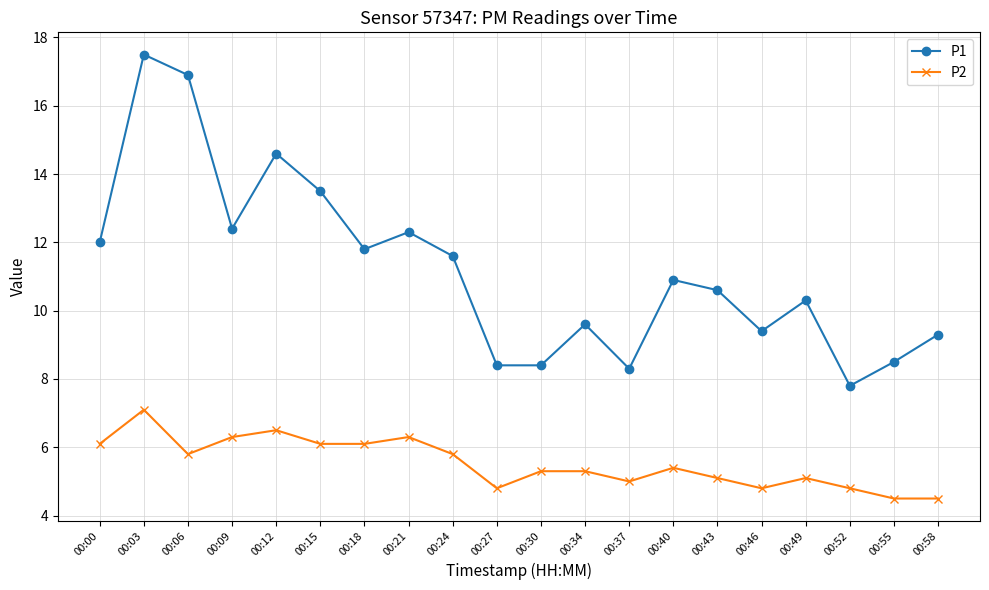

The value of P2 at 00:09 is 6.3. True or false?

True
-=-=-
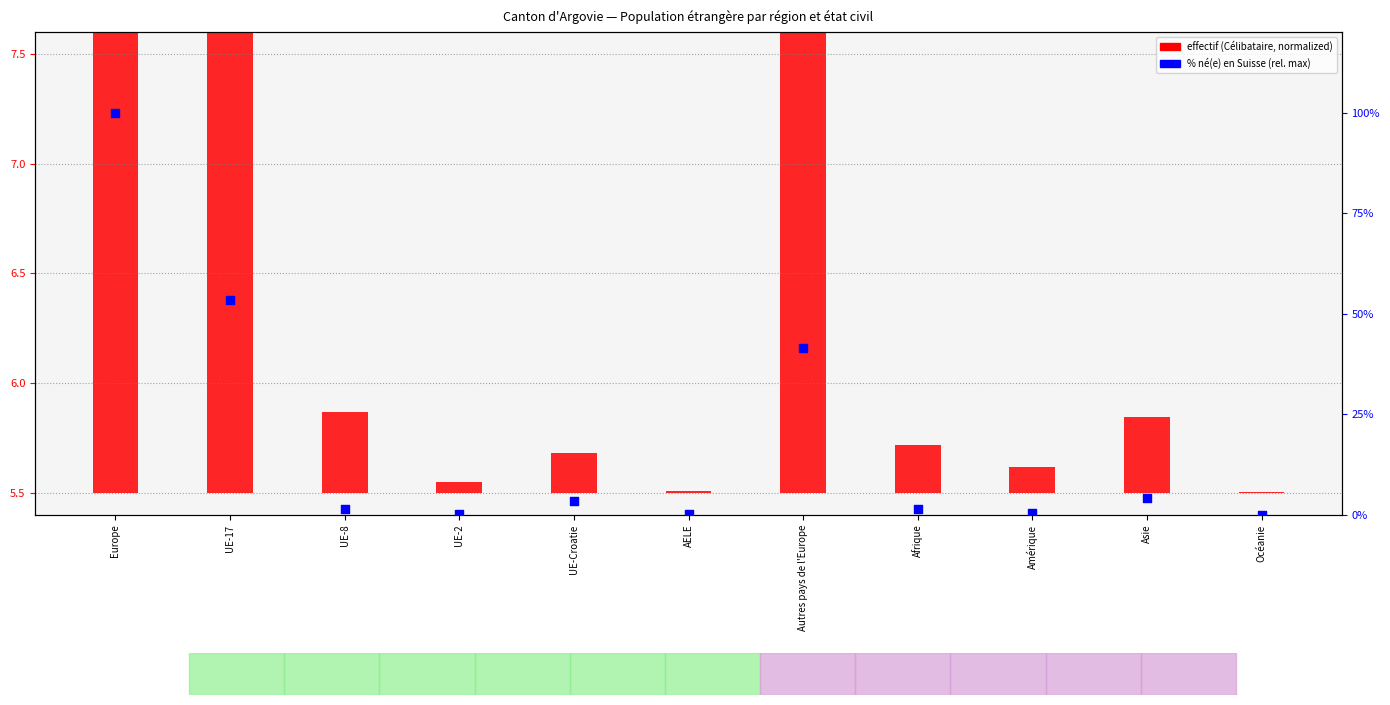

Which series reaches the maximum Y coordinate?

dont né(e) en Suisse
-=-=-
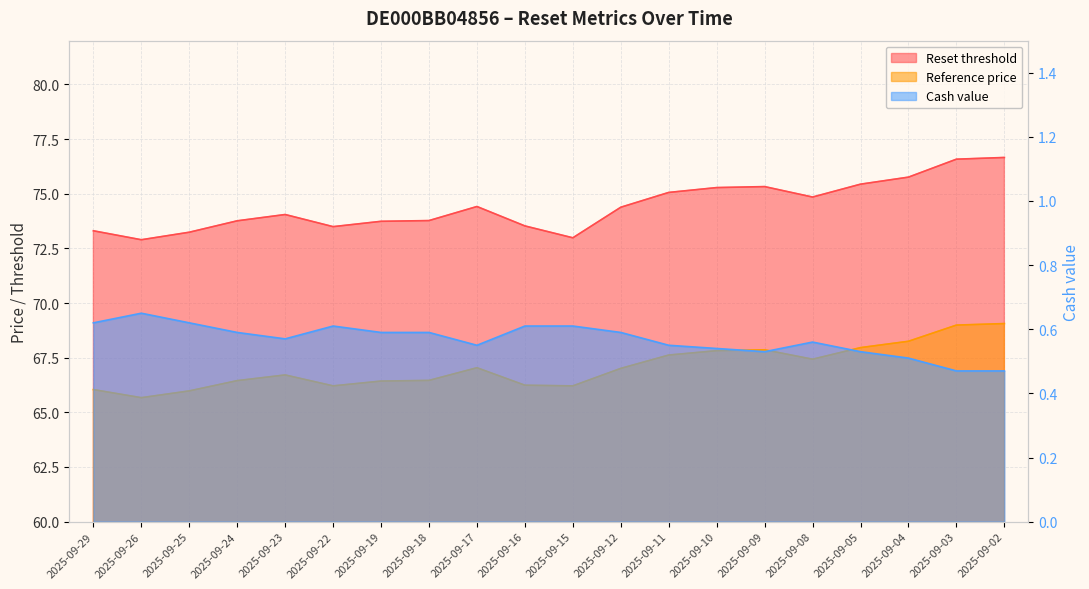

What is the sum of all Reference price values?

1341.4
-=-=-
Pull out each line of the entries above that contains the word "True", and copy those lines in full.

RESPONSE AREA:
The value of P2 at 00:09 is 6.3. True or false?
True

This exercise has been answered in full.